WHAT IS BEING ASKED
Skip every image and restate the data word for word.

THE DATA
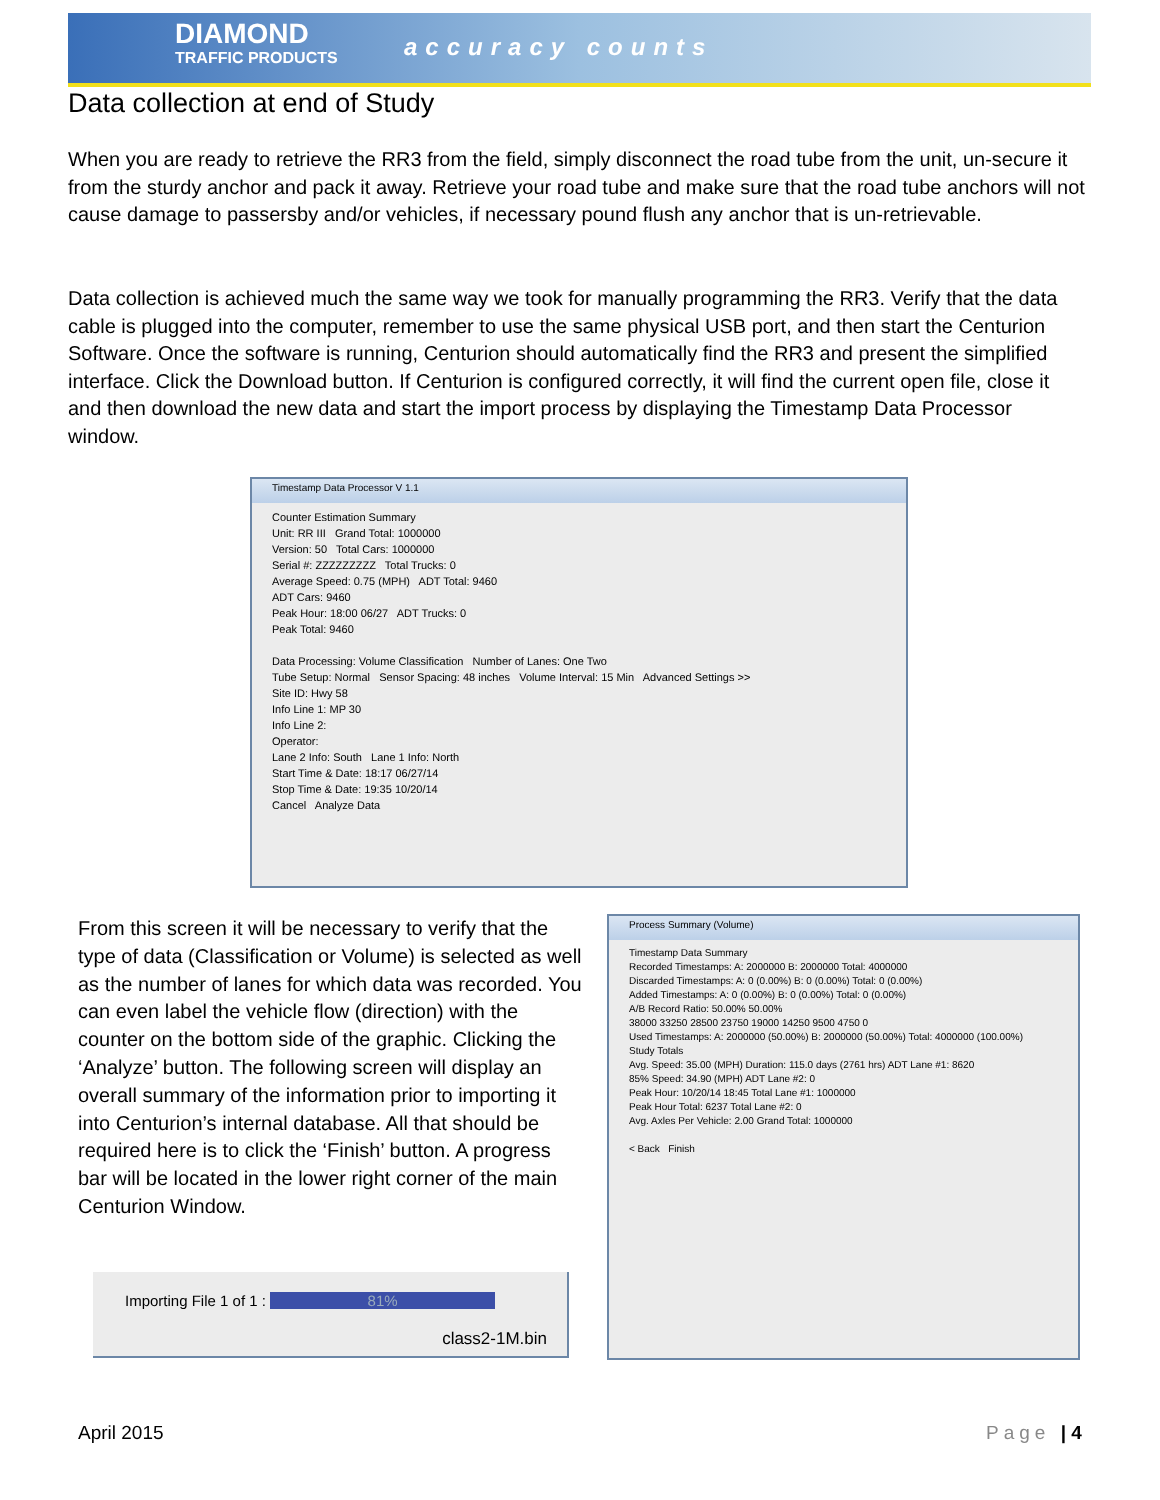DIAMOND
TRAFFIC PRODUCTS
accuracy counts
Data collection at end of Study
When you are ready to retrieve the RR3 from the field, simply disconnect the road tube from the unit, un-secure it from the sturdy anchor and pack it away. Retrieve your road tube and make sure that the road tube anchors will not cause damage to passersby and/or vehicles, if necessary pound flush any anchor that is un-retrievable.
Data collection is achieved much the same way we took for manually programming the RR3. Verify that the data cable is plugged into the computer, remember to use the same physical USB port, and then start the Centurion Software. Once the software is running, Centurion should automatically find the RR3 and present the simplified interface. Click the Download button. If Centurion is configured correctly, it will find the current open file, close it and then download the new data and start the import process by displaying the Timestamp Data Processor window.
Timestamp Data Processor V 1.1
Counter Estimation Summary
Unit: RR III Grand Total: 1000000
Version: 50 Total Cars: 1000000
Serial #: ZZZZZZZZZ Total Trucks: 0
Average Speed: 0.75 (MPH) ADT Total: 9460
ADT Cars: 9460
Peak Hour: 18:00 06/27 ADT Trucks: 0
Peak Total: 9460
Data Processing: Volume Classification Number of Lanes: One Two
Tube Setup: Normal Sensor Spacing: 48 inches Volume Interval: 15 Min Advanced Settings >>
Site ID: Hwy 58
Info Line 1: MP 30
Info Line 2:
Operator:
Lane 2 Info: South Lane 1 Info: North
Start Time & Date: 18:17 06/27/14
Stop Time & Date: 19:35 10/20/14
Cancel Analyze Data
From this screen it will be necessary to verify that the type of data (Classification or Volume) is selected as well as the number of lanes for which data was recorded. You can even label the vehicle flow (direction) with the counter on the bottom side of the graphic. Clicking the ‘Analyze’ button. The following screen will display an overall summary of the information prior to importing it into Centurion’s internal database. All that should be required here is to click the ‘Finish’ button. A progress bar will be located in the lower right corner of the main Centurion Window.
Process Summary (Volume)
Timestamp Data Summary
Recorded Timestamps: A: 2000000 B: 2000000 Total: 4000000
Discarded Timestamps: A: 0 (0.00%) B: 0 (0.00%) Total: 0 (0.00%)
Added Timestamps: A: 0 (0.00%) B: 0 (0.00%) Total: 0 (0.00%)
A/B Record Ratio: 50.00% 50.00%
38000 33250 28500 23750 19000 14250 9500 4750 0
Used Timestamps: A: 2000000 (50.00%) B: 2000000 (50.00%) Total: 4000000 (100.00%)
Study Totals
Avg. Speed: 35.00 (MPH) Duration: 115.0 days (2761 hrs) ADT Lane #1: 8620
85% Speed: 34.90 (MPH) ADT Lane #2: 0
Peak Hour: 10/20/14 18:45 Total Lane #1: 1000000
Peak Hour Total: 6237 Total Lane #2: 0
Avg. Axles Per Vehicle: 2.00 Grand Total: 1000000
< Back Finish
Importing File 1 of 1 : 81%
class2-1M.bin
April 2015 Page | 4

WRITTEN RESPONSE
DIAMOND
TRAFFIC PRODUCTS
accuracy counts
Data collection at end of Study
When you are ready to retrieve the RR3 from the field, simply disconnect the road tube from the unit, un-secure it from the sturdy anchor and pack it away. Retrieve your road tube and make sure that the road tube anchors will not cause damage to passersby and/or vehicles, if necessary pound flush any anchor that is un-retrievable.
Data collection is achieved much the same way we took for manually programming the RR3. Verify that the data cable is plugged into the computer, remember to use the same physical USB port, and then start the Centurion Software. Once the software is running, Centurion should automatically find the RR3 and present the simplified interface. Click the Download button. If Centurion is configured correctly, it will find the current open file, close it and then download the new data and start the import process by displaying the Timestamp Data Processor window.
Timestamp Data Processor V 1.1
Counter Estimation Summary
Unit: RR III Grand Total: 1000000
Version: 50 Total Cars: 1000000
Serial #: ZZZZZZZZZ Total Trucks: 0
Average Speed: 0.75 (MPH) ADT Total: 9460
ADT Cars: 9460
Peak Hour: 18:00 06/27 ADT Trucks: 0
Peak Total: 9460
Data Processing: Volume Classification Number of Lanes: One Two
Tube Setup: Normal Sensor Spacing: 48 inches Volume Interval: 15 Min Advanced Settings >>
Site ID: Hwy 58
Info Line 1: MP 30
Info Line 2:
Operator:
Lane 2 Info: South Lane 1 Info: North
Start Time & Date: 18:17 06/27/14
Stop Time & Date: 19:35 10/20/14
Cancel Analyze Data
From this screen it will be necessary to verify that the type of data (Classification or Volume) is selected as well as the number of lanes for which data was recorded. You can even label the vehicle flow (direction) with the counter on the bottom side of the graphic. Clicking the ‘Analyze’ button. The following screen will display an overall summary of the information prior to importing it into Centurion’s internal database. All that should be required here is to click the ‘Finish’ button. A progress bar will be located in the lower right corner of the main Centurion Window.
Process Summary (Volume)
Timestamp Data Summary
Recorded Timestamps: A: 2000000 B: 2000000 Total: 4000000
Discarded Timestamps: A: 0 (0.00%) B: 0 (0.00%) Total: 0 (0.00%)
Added Timestamps: A: 0 (0.00%) B: 0 (0.00%) Total: 0 (0.00%)
A/B Record Ratio: 50.00% 50.00%
38000 33250 28500 23750 19000 14250 9500 4750 0
Used Timestamps: A: 2000000 (50.00%) B: 2000000 (50.00%) Total: 4000000 (100.00%)
Study Totals
Avg. Speed: 35.00 (MPH) Duration: 115.0 days (2761 hrs) ADT Lane #1: 8620
85% Speed: 34.90 (MPH) ADT Lane #2: 0
Peak Hour: 10/20/14 18:45 Total Lane #1: 1000000
Peak Hour Total: 6237 Total Lane #2: 0
Avg. Axles Per Vehicle: 2.00 Grand Total: 1000000
< Back Finish
Importing File 1 of 1 : 81%
class2-1M.bin
April 2015 Page | 4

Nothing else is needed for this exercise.